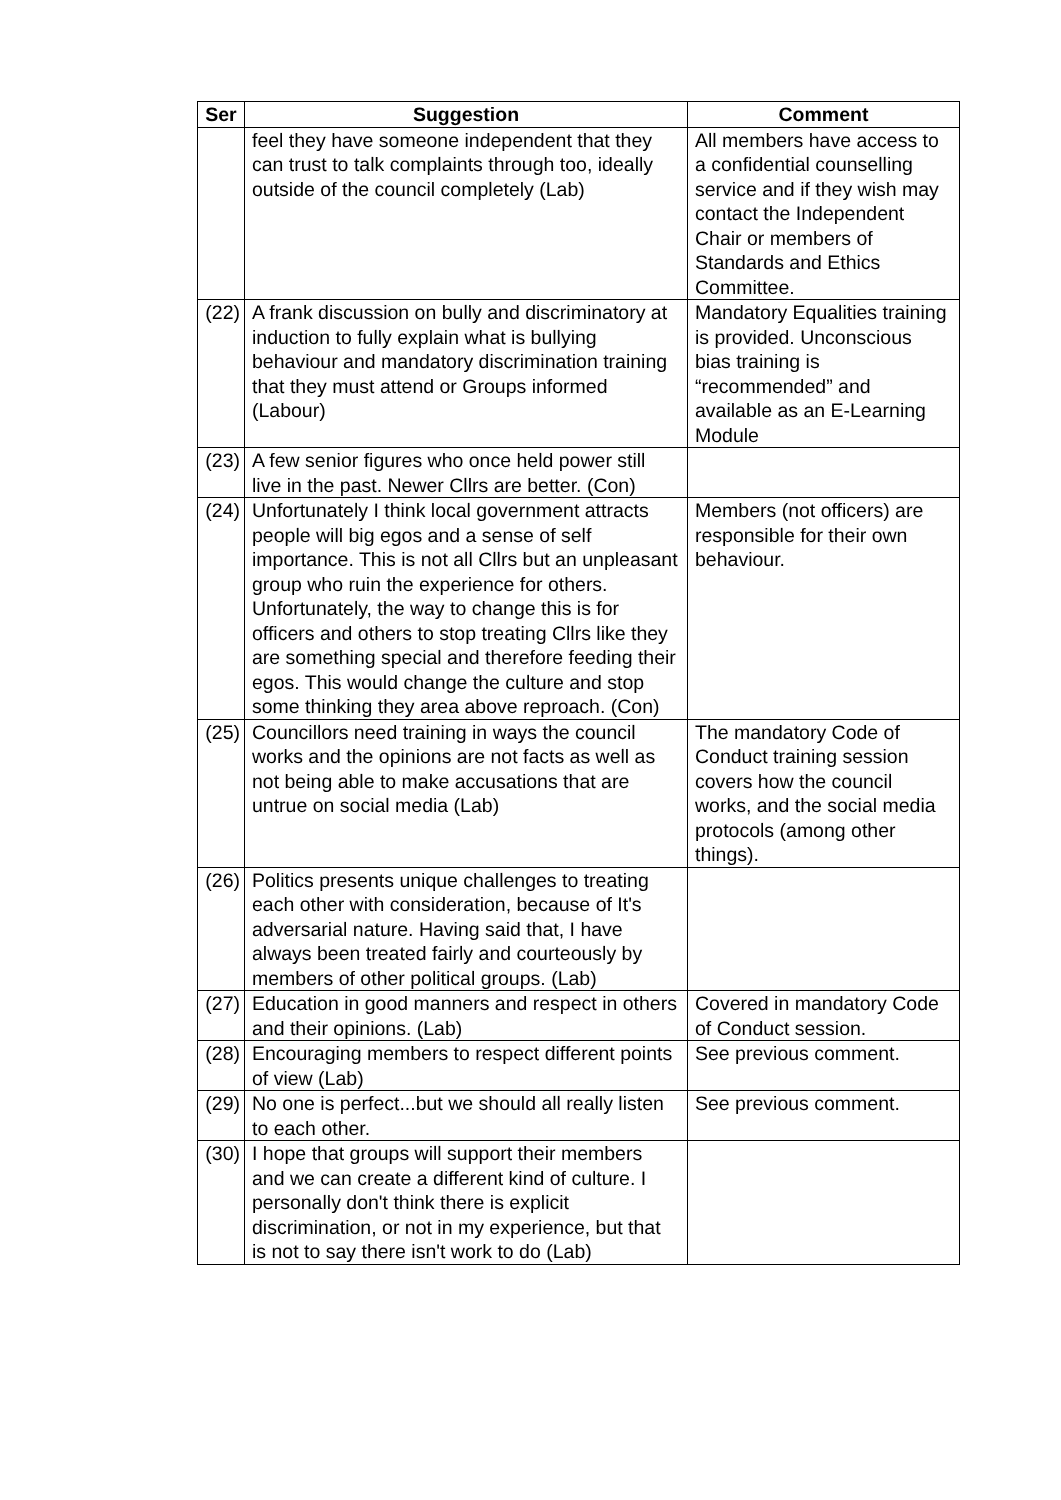| Ser | Suggestion | Comment |
| --- | --- | --- |
| | feel they have someone independent that they can trust to talk complaints through too, ideally outside of the council completely (Lab) | All members have access to a confidential counselling service and if they wish may contact the Independent Chair or members of Standards and Ethics Committee. |
| (22) | A frank discussion on bully and discriminatory at induction to fully explain what is bullying behaviour and mandatory discrimination training that they must attend or Groups informed (Labour) | Mandatory Equalities training is provided. Unconscious bias training is “recommended” and available as an E-Learning Module |
| (23) | A few senior figures who once held power still live in the past. Newer Cllrs are better. (Con) | |
| (24) | Unfortunately I think local government attracts people will big egos and a sense of self importance. This is not all Cllrs but an unpleasant group who ruin the experience for others. Unfortunately, the way to change this is for officers and others to stop treating Cllrs like they are something special and therefore feeding their egos. This would change the culture and stop some thinking they area above reproach. (Con) | Members (not officers) are responsible for their own behaviour. |
| (25) | Councillors need training in ways the council works and the opinions are not facts as well as not being able to make accusations that are untrue on social media (Lab) | The mandatory Code of Conduct training session covers how the council works, and the social media protocols (among other things). |
| (26) | Politics presents unique challenges to treating each other with consideration, because of It's adversarial nature. Having said that, I have always been treated fairly and courteously by members of other political groups. (Lab) | |
| (27) | Education in good manners and respect in others and their opinions. (Lab) | Covered in mandatory Code of Conduct session. |
| (28) | Encouraging members to respect different points of view (Lab) | See previous comment. |
| (29) | No one is perfect...but we should all really listen to each other. | See previous comment. |
| (30) | I hope that groups will support their members and we can create a different kind of culture. I personally don't think there is explicit discrimination, or not in my experience, but that is not to say there isn't work to do (Lab) | |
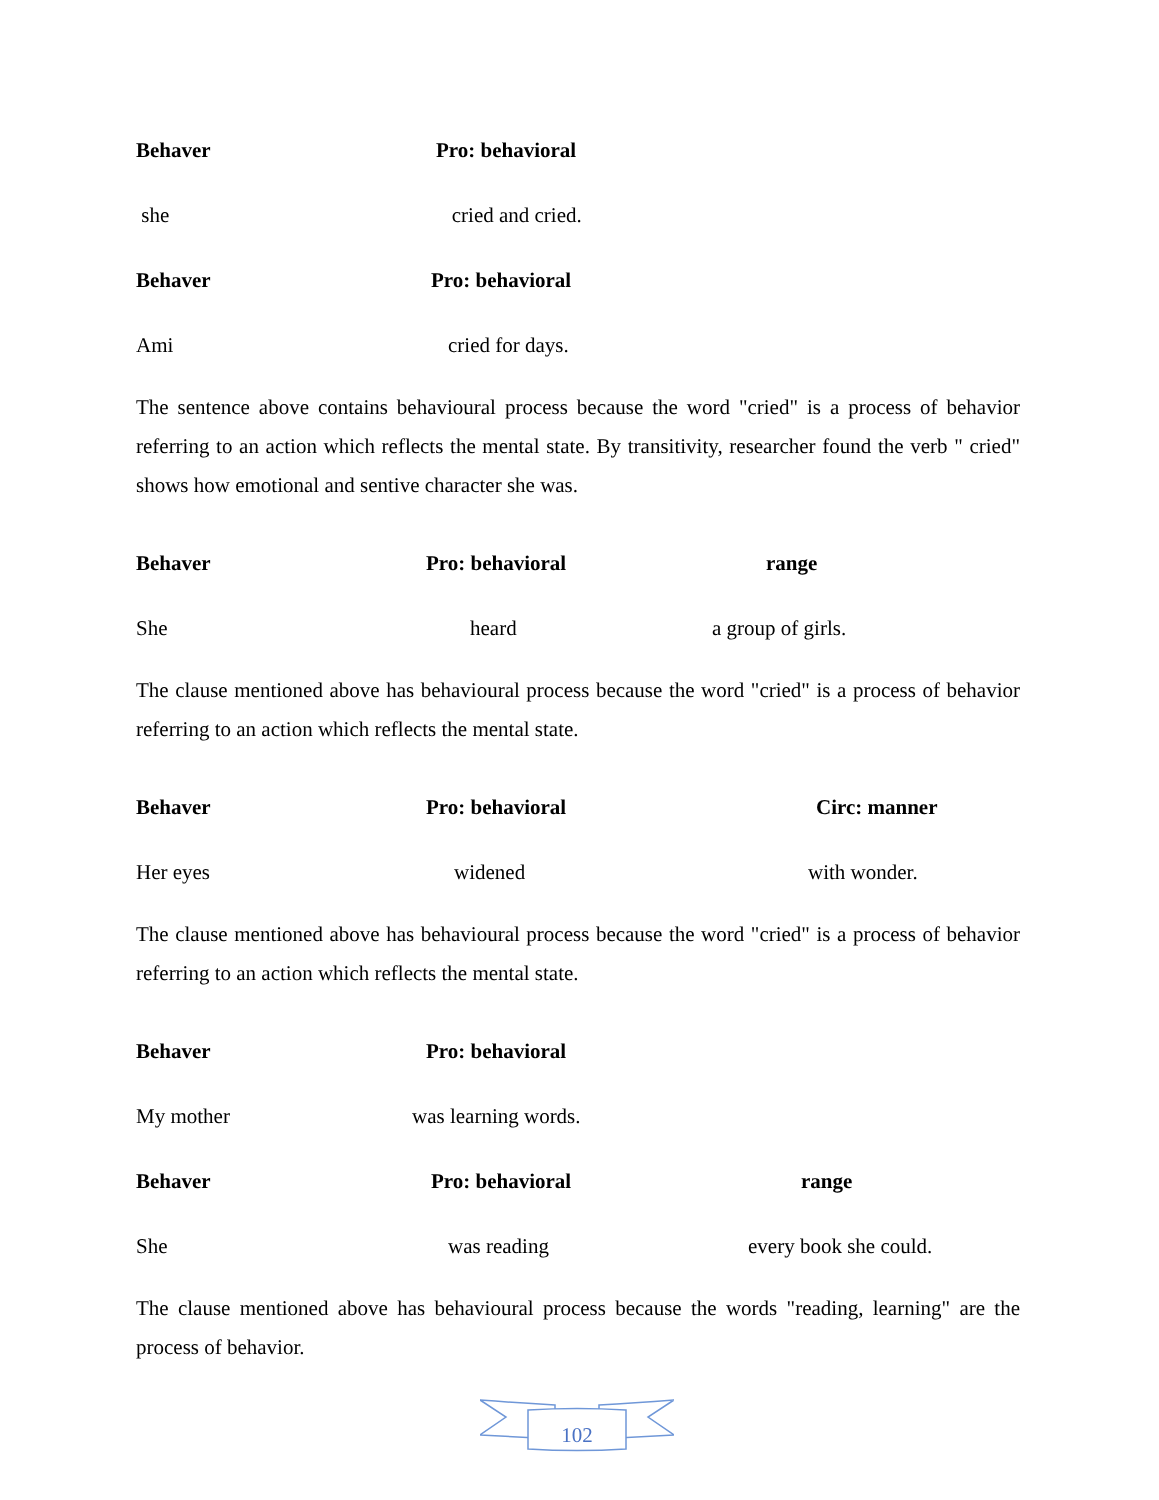Behaver Pro: behavioral
she cried and cried.
Behaver Pro: behavioral
Ami cried for days.
The sentence above contains behavioural process because the word "cried" is a process of behavior referring to an action which reflects the mental state. By transitivity, researcher found the verb " cried" shows how emotional and sentive character she was.
Behaver Pro: behavioral range
She heard a group of girls.
The clause mentioned above has behavioural process because the word "cried" is a process of behavior referring to an action which reflects the mental state.
Behaver Pro: behavioral Circ: manner
Her eyes widened with wonder.
The clause mentioned above has behavioural process because the word "cried" is a process of behavior referring to an action which reflects the mental state.
Behaver Pro: behavioral
My mother was learning words.
Behaver Pro: behavioral range
She was reading every book she could.
The clause mentioned above has behavioural process because the words "reading, learning" are the process of behavior.
102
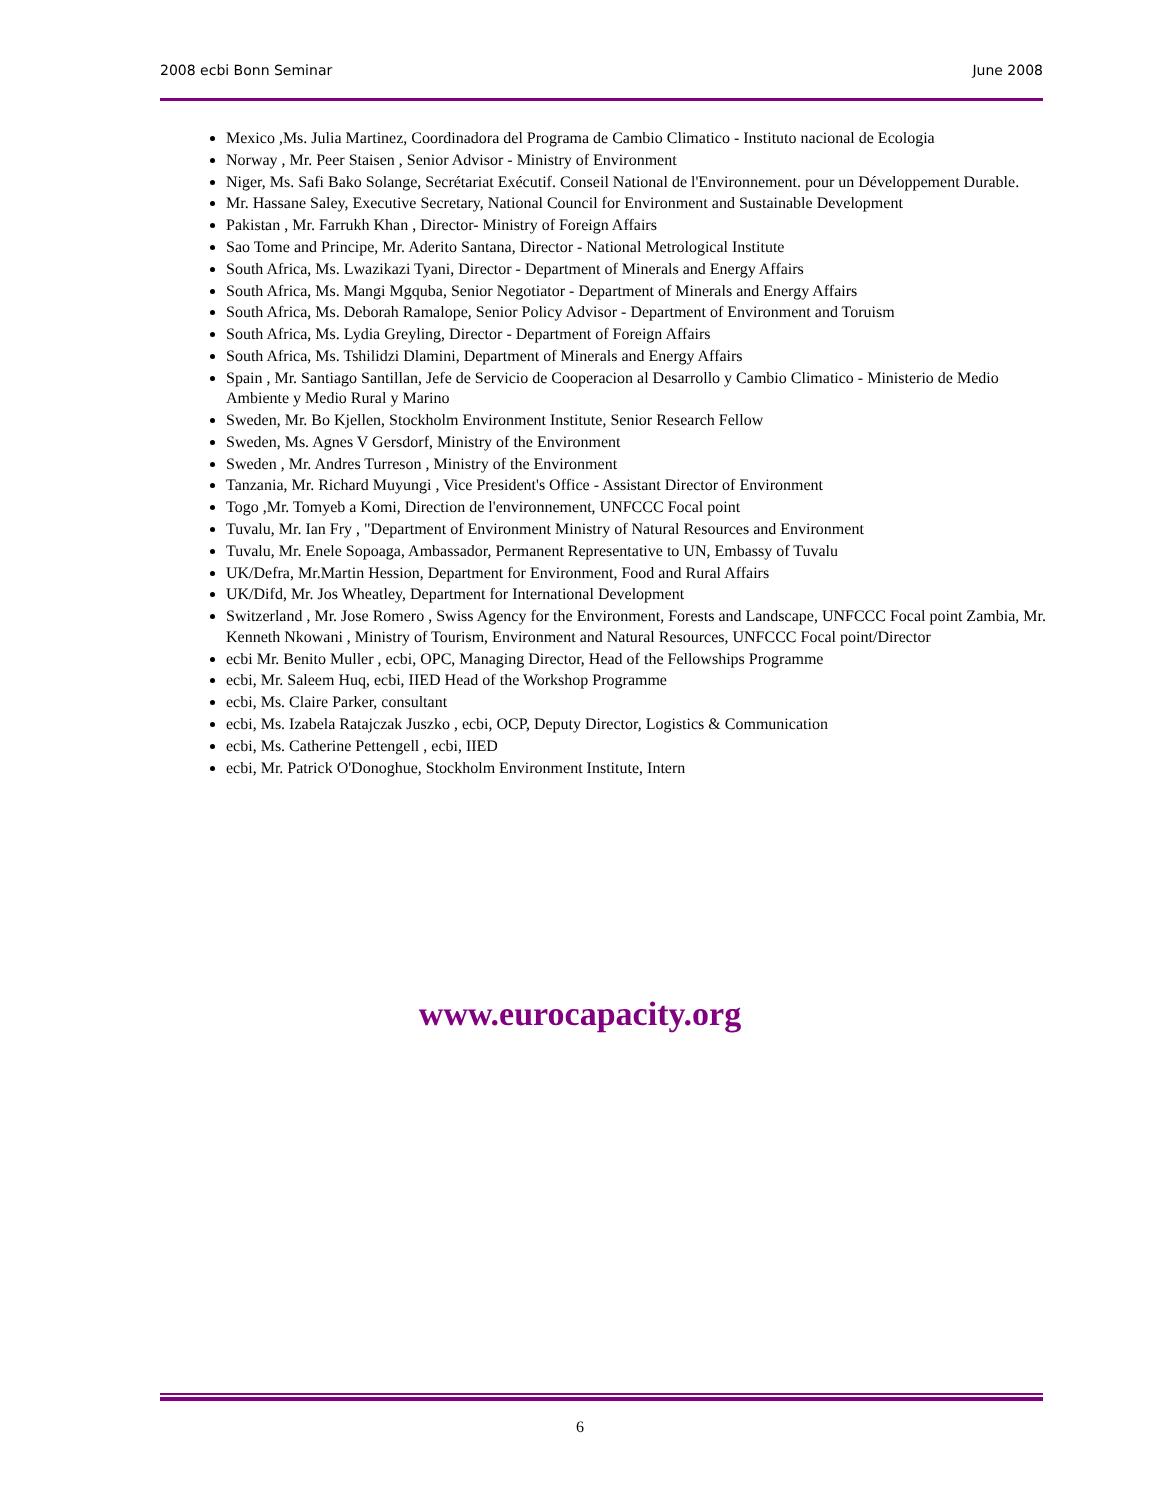2008 ecbi Bonn Seminar June 2008
Mexico ,Ms. Julia Martinez, Coordinadora del Programa de Cambio Climatico - Instituto nacional de Ecologia
Norway , Mr. Peer Staisen , Senior Advisor - Ministry of Environment
Niger, Ms. Safi Bako Solange, Secrétariat Exécutif. Conseil National de l'Environnement. pour un Développement Durable.
Mr. Hassane Saley, Executive Secretary, National Council for Environment and Sustainable Development
Pakistan , Mr. Farrukh Khan , Director- Ministry of Foreign Affairs
Sao Tome and Principe, Mr. Aderito Santana, Director - National Metrological Institute
South Africa, Ms. Lwazikazi Tyani, Director - Department of Minerals and Energy Affairs
South Africa, Ms. Mangi Mgquba, Senior Negotiator - Department of Minerals and Energy Affairs
South Africa, Ms. Deborah Ramalope, Senior Policy Advisor - Department of Environment and Toruism
South Africa, Ms. Lydia Greyling, Director - Department of Foreign Affairs
South Africa, Ms. Tshilidzi Dlamini, Department of Minerals and Energy Affairs
Spain , Mr. Santiago Santillan, Jefe de Servicio de Cooperacion al Desarrollo y Cambio Climatico - Ministerio de Medio Ambiente y Medio Rural y Marino
Sweden, Mr. Bo Kjellen, Stockholm Environment Institute, Senior Research Fellow
Sweden, Ms. Agnes V Gersdorf, Ministry of the Environment
Sweden , Mr. Andres Turreson , Ministry of the Environment
Tanzania, Mr. Richard Muyungi , Vice President's Office - Assistant Director of Environment
Togo ,Mr. Tomyeb a Komi, Direction de l'environnement, UNFCCC Focal point
Tuvalu, Mr. Ian Fry , "Department of Environment Ministry of Natural Resources and Environment
Tuvalu, Mr. Enele Sopoaga, Ambassador, Permanent Representative to UN, Embassy of Tuvalu
UK/Defra, Mr.Martin Hession, Department for Environment, Food and Rural Affairs
UK/Difd, Mr. Jos Wheatley, Department for International Development
Switzerland , Mr. Jose Romero , Swiss Agency for the Environment, Forests and Landscape, UNFCCC Focal point Zambia, Mr. Kenneth Nkowani , Ministry of Tourism, Environment and Natural Resources, UNFCCC Focal point/Director
ecbi Mr. Benito Muller , ecbi, OPC, Managing Director, Head of the Fellowships Programme
ecbi, Mr. Saleem Huq, ecbi, IIED Head of the Workshop Programme
ecbi, Ms. Claire Parker, consultant
ecbi, Ms. Izabela Ratajczak Juszko , ecbi, OCP, Deputy Director, Logistics & Communication
ecbi, Ms. Catherine Pettengell , ecbi, IIED
ecbi, Mr. Patrick O'Donoghue, Stockholm Environment Institute, Intern
www.eurocapacity.org
6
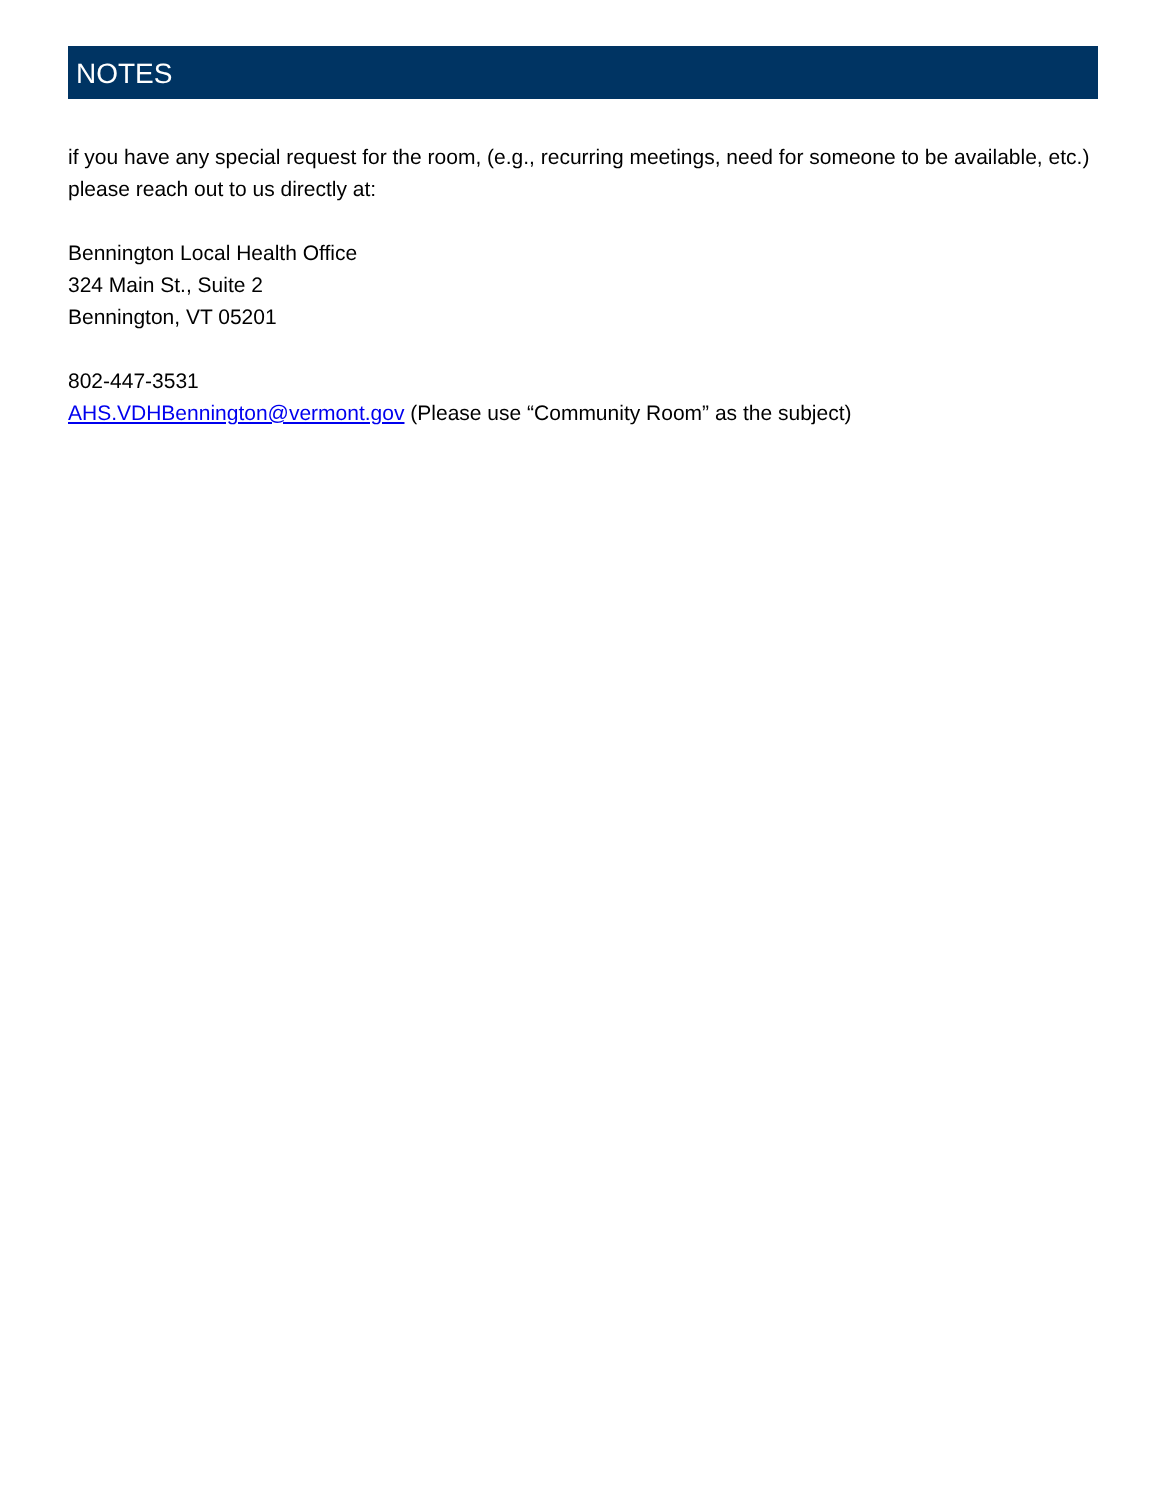NOTES
if you have any special request for the room, (e.g., recurring meetings, need for someone to be available, etc.) please reach out to us directly at:
Bennington Local Health Office
324 Main St., Suite 2
Bennington, VT 05201
802-447-3531
AHS.VDHBennington@vermont.gov (Please use “Community Room” as the subject)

┄┄┄┄┄┄┄┄┄┄

- **GOAL OF THE EXERCISE**
Only the text of the listing above is wanted, transcribed exactly, without its images.

- **RESULT FOR THIS EXERCISE**
| Ser | Suggestion | Comment |
| --- | --- | --- |
| | feel they have someone independent that they can trust to talk complaints through too, ideally outside of the council completely (Lab) | All members have access to a confidential counselling service and if they wish may contact the Independent Chair or members of Standards and Ethics Committee. |
| (22) | A frank discussion on bully and discriminatory at induction to fully explain what is bullying behaviour and mandatory discrimination training that they must attend or Groups informed (Labour) | Mandatory Equalities training is provided. Unconscious bias training is “recommended” and available as an E-Learning Module |
| (23) | A few senior figures who once held power still live in the past. Newer Cllrs are better. (Con) | |
| (24) | Unfortunately I think local government attracts people will big egos and a sense of self importance. This is not all Cllrs but an unpleasant group who ruin the experience for others. Unfortunately, the way to change this is for officers and others to stop treating Cllrs like they are something special and therefore feeding their egos. This would change the culture and stop some thinking they area above reproach. (Con) | Members (not officers) are responsible for their own behaviour. |
| (25) | Councillors need training in ways the council works and the opinions are not facts as well as not being able to make accusations that are untrue on social media (Lab) | The mandatory Code of Conduct training session covers how the council works, and the social media protocols (among other things). |
| (26) | Politics presents unique challenges to treating each other with consideration, because of It's adversarial nature. Having said that, I have always been treated fairly and courteously by members of other political groups. (Lab) | |
| (27) | Education in good manners and respect in others and their opinions. (Lab) | Covered in mandatory Code of Conduct session. |
| (28) | Encouraging members to respect different points of view (Lab) | See previous comment. |
| (29) | No one is perfect...but we should all really listen to each other. | See previous comment. |
| (30) | I hope that groups will support their members and we can create a different kind of culture. I personally don't think there is explicit discrimination, or not in my experience, but that is not to say there isn't work to do (Lab) | |
Behaver Pro: behavioral
she cried and cried.
Behaver Pro: behavioral
Ami cried for days.
The sentence above contains behavioural process because the word "cried" is a process of behavior referring to an action which reflects the mental state. By transitivity, researcher found the verb " cried" shows how emotional and sentive character she was.
Behaver Pro: behavioral range
She heard a group of girls.
The clause mentioned above has behavioural process because the word "cried" is a process of behavior referring to an action which reflects the mental state.
Behaver Pro: behavioral Circ: manner
Her eyes widened with wonder.
The clause mentioned above has behavioural process because the word "cried" is a process of behavior referring to an action which reflects the mental state.
Behaver Pro: behavioral
My mother was learning words.
Behaver Pro: behavioral range
She was reading every book she could.
The clause mentioned above has behavioural process because the words "reading, learning" are the process of behavior.
102
2008 ecbi Bonn Seminar June 2008
Mexico ,Ms. Julia Martinez, Coordinadora del Programa de Cambio Climatico - Instituto nacional de Ecologia
Norway , Mr. Peer Staisen , Senior Advisor - Ministry of Environment
Niger, Ms. Safi Bako Solange, Secrétariat Exécutif. Conseil National de l'Environnement. pour un Développement Durable.
Mr. Hassane Saley, Executive Secretary, National Council for Environment and Sustainable Development
Pakistan , Mr. Farrukh Khan , Director- Ministry of Foreign Affairs
Sao Tome and Principe, Mr. Aderito Santana, Director - National Metrological Institute
South Africa, Ms. Lwazikazi Tyani, Director - Department of Minerals and Energy Affairs
South Africa, Ms. Mangi Mgquba, Senior Negotiator - Department of Minerals and Energy Affairs
South Africa, Ms. Deborah Ramalope, Senior Policy Advisor - Department of Environment and Toruism
South Africa, Ms. Lydia Greyling, Director - Department of Foreign Affairs
South Africa, Ms. Tshilidzi Dlamini, Department of Minerals and Energy Affairs
Spain , Mr. Santiago Santillan, Jefe de Servicio de Cooperacion al Desarrollo y Cambio Climatico - Ministerio de Medio Ambiente y Medio Rural y Marino
Sweden, Mr. Bo Kjellen, Stockholm Environment Institute, Senior Research Fellow
Sweden, Ms. Agnes V Gersdorf, Ministry of the Environment
Sweden , Mr. Andres Turreson , Ministry of the Environment
Tanzania, Mr. Richard Muyungi , Vice President's Office - Assistant Director of Environment
Togo ,Mr. Tomyeb a Komi, Direction de l'environnement, UNFCCC Focal point
Tuvalu, Mr. Ian Fry , "Department of Environment Ministry of Natural Resources and Environment
Tuvalu, Mr. Enele Sopoaga, Ambassador, Permanent Representative to UN, Embassy of Tuvalu
UK/Defra, Mr.Martin Hession, Department for Environment, Food and Rural Affairs
UK/Difd, Mr. Jos Wheatley, Department for International Development
Switzerland , Mr. Jose Romero , Swiss Agency for the Environment, Forests and Landscape, UNFCCC Focal point Zambia, Mr. Kenneth Nkowani , Ministry of Tourism, Environment and Natural Resources, UNFCCC Focal point/Director
ecbi Mr. Benito Muller , ecbi, OPC, Managing Director, Head of the Fellowships Programme
ecbi, Mr. Saleem Huq, ecbi, IIED Head of the Workshop Programme
ecbi, Ms. Claire Parker, consultant
ecbi, Ms. Izabela Ratajczak Juszko , ecbi, OCP, Deputy Director, Logistics & Communication
ecbi, Ms. Catherine Pettengell , ecbi, IIED
ecbi, Mr. Patrick O'Donoghue, Stockholm Environment Institute, Intern
www.eurocapacity.org
6
NOTES
if you have any special request for the room, (e.g., recurring meetings, need for someone to be available, etc.) please reach out to us directly at:
Bennington Local Health Office
324 Main St., Suite 2
Bennington, VT 05201
802-447-3531
AHS.VDHBennington@vermont.gov (Please use “Community Room” as the subject)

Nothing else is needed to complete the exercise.